A UMAP plot of ADT-seq expression of the 3,404 single-cells from sample PH11. Cells are colored according to the genotype. B Ridge plots showing CLR-transformed expression of eight ADT according to the genotype of the cell from the PH11 sample (only genotypes with >100 cells are displayed). C UMAP of ADT-seq expression of the 3404 single-cells from sample PH11. Cells are colored according to the CLR-transformed expression of four ADT markers.
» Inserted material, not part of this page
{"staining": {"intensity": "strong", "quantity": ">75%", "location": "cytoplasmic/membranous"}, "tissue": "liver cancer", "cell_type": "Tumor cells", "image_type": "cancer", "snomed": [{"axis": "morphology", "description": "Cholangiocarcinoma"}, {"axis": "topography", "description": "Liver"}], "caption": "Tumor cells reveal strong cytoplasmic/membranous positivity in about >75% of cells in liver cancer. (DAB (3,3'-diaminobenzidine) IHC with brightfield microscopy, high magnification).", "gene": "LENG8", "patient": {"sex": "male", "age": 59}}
D Differentially expressed ADT between FLT3-mutated and other cells harboring at least one mutation (left), NRAS-mutated and other cells harboring at least one mutation (middle), cells with at least one mutation, and cells without any mutation (right). The size of the difference is evaluated by the Effect parameter of Aldex2, which is displayed only for differentially expressed ADT (adjusted p value <0.05). E Gating strategy for FACS sorting monocyte-like leukemic cells (Boolean: Myeloid cells and HLA-DR+ and CD38+ and CD117− and CD7− and CD13−). Lymphocytes are colored black, monocyte-like cells are colored yellow, and other leukemic cells are colored blue. F Variant allelic fractions of the specified mutations on leukemic bulk (gray) and the sorted monocyte-like population (yellow).